DIRECTIVE
Using the data below, transcribe exactly everything from the line that contains "Descubrir más carreras" down to the line that contains "アリーナもしくは日本武道館）での2回開". Include both of those lines and none of the pictures.

DATA TO PROCESS
=== Begin Enclosure ===

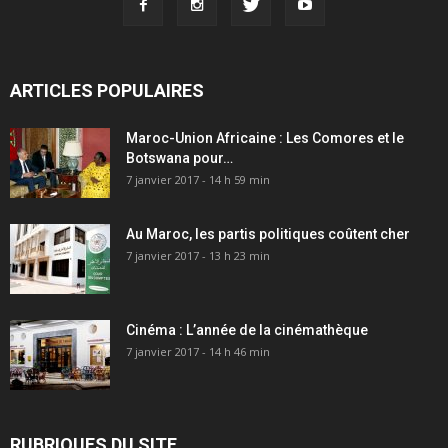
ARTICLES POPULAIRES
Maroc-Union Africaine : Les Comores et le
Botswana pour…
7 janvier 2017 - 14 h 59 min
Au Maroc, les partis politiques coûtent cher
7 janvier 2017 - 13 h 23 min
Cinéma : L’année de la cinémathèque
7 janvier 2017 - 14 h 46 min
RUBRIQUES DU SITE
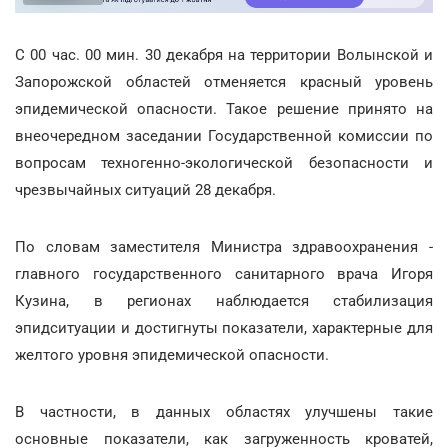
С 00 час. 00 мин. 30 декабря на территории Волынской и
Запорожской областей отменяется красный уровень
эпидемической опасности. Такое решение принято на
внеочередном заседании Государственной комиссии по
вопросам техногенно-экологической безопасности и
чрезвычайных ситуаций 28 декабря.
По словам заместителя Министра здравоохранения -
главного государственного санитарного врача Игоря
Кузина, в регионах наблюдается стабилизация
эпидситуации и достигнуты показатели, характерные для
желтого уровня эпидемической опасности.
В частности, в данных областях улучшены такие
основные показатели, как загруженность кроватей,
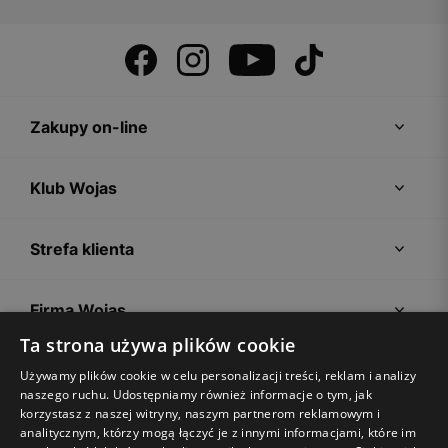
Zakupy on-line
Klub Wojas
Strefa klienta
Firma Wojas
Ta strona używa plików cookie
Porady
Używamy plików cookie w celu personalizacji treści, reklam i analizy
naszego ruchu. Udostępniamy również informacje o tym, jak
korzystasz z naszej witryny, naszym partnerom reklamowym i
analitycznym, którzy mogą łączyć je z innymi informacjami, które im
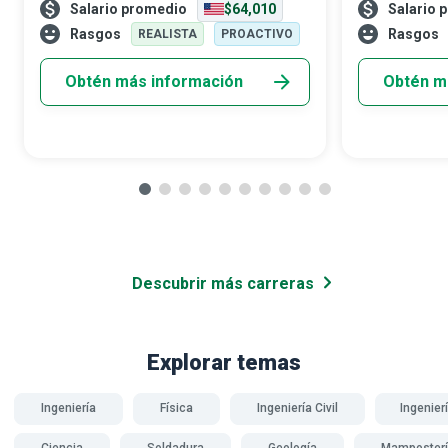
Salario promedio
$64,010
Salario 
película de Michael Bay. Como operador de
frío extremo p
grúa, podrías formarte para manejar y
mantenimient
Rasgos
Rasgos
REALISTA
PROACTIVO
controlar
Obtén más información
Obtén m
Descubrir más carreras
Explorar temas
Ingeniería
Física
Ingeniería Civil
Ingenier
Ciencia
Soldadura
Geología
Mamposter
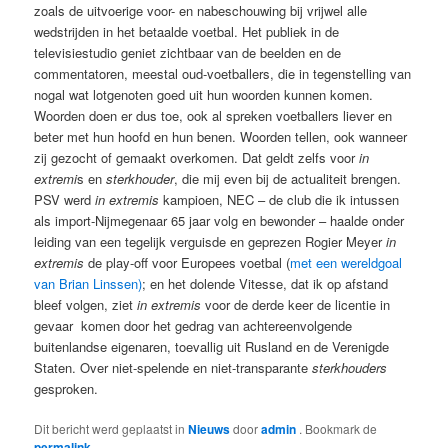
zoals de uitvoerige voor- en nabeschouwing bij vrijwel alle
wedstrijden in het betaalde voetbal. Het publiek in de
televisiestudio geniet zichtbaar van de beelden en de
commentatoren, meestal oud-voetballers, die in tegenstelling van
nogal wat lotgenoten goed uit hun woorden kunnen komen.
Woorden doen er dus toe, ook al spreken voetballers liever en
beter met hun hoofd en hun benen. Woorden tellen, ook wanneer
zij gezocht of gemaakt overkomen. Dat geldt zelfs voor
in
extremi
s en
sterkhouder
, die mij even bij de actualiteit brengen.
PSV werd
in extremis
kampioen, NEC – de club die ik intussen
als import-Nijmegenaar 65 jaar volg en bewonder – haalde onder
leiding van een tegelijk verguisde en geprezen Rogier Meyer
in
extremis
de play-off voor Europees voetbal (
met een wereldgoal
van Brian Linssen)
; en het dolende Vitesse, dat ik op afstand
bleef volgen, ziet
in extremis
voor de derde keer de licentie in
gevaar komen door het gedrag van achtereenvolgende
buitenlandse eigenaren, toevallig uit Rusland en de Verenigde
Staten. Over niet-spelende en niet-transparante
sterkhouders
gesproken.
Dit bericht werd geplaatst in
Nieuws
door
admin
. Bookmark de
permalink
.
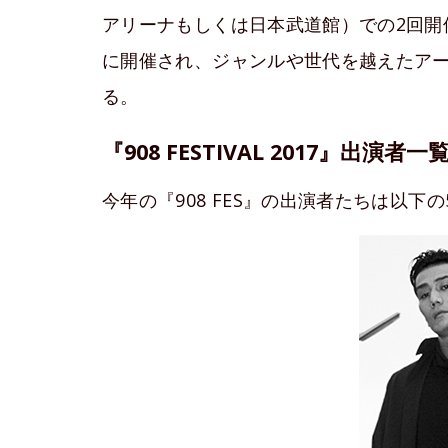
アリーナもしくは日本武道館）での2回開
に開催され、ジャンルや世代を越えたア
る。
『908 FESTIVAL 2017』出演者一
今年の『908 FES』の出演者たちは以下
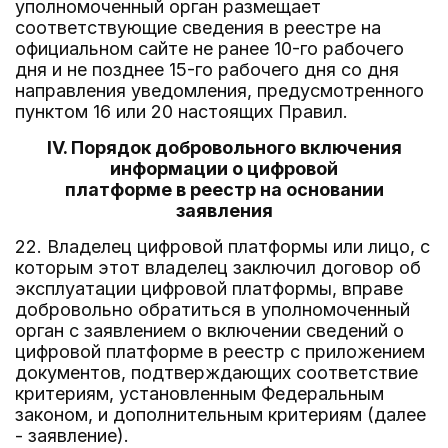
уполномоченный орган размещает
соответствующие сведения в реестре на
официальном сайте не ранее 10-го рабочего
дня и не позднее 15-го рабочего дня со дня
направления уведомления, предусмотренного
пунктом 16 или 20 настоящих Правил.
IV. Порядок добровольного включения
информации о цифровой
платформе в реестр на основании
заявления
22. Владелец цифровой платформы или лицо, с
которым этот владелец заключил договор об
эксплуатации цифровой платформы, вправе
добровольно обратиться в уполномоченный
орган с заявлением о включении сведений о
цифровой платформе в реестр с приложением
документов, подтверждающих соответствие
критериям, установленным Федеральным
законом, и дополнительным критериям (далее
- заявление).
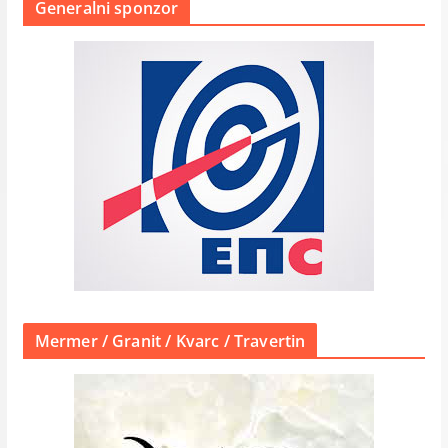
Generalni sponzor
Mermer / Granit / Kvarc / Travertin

=== End Enclosure ===

PROBLEM SOLUTION
Descubrir más carreras
Explorar temas
Ingeniería
Física
Ingeniería Civil
Ingenier
Ciencia
Soldadura
Geología
Mamposter
zoals de uitvoerige voor- en nabeschouwing bij vrijwel alle
wedstrijden in het betaalde voetbal. Het publiek in de
televisiestudio geniet zichtbaar van de beelden en de
commentatoren, meestal oud-voetballers, die in tegenstelling van
nogal wat lotgenoten goed uit hun woorden kunnen komen.
Woorden doen er dus toe, ook al spreken voetballers liever en
beter met hun hoofd en hun benen. Woorden tellen, ook wanneer
zij gezocht of gemaakt overkomen. Dat geldt zelfs voor
in
extremi
s en
sterkhouder
, die mij even bij de actualiteit brengen.
PSV werd
in extremis
kampioen, NEC – de club die ik intussen
als import-Nijmegenaar 65 jaar volg en bewonder – haalde onder
leiding van een tegelijk verguisde en geprezen Rogier Meyer
in
extremis
de play-off voor Europees voetbal (
met een wereldgoal
van Brian Linssen)
; en het dolende Vitesse, dat ik op afstand
bleef volgen, ziet
in extremis
voor de derde keer de licentie in
gevaar komen door het gedrag van achtereenvolgende
buitenlandse eigenaren, toevallig uit Rusland en de Verenigde
Staten. Over niet-spelende en niet-transparante
sterkhouders
gesproken.
Dit bericht werd geplaatst in
Nieuws
door
admin
. Bookmark de
permalink
.
アリーナもしくは日本武道館）での2回開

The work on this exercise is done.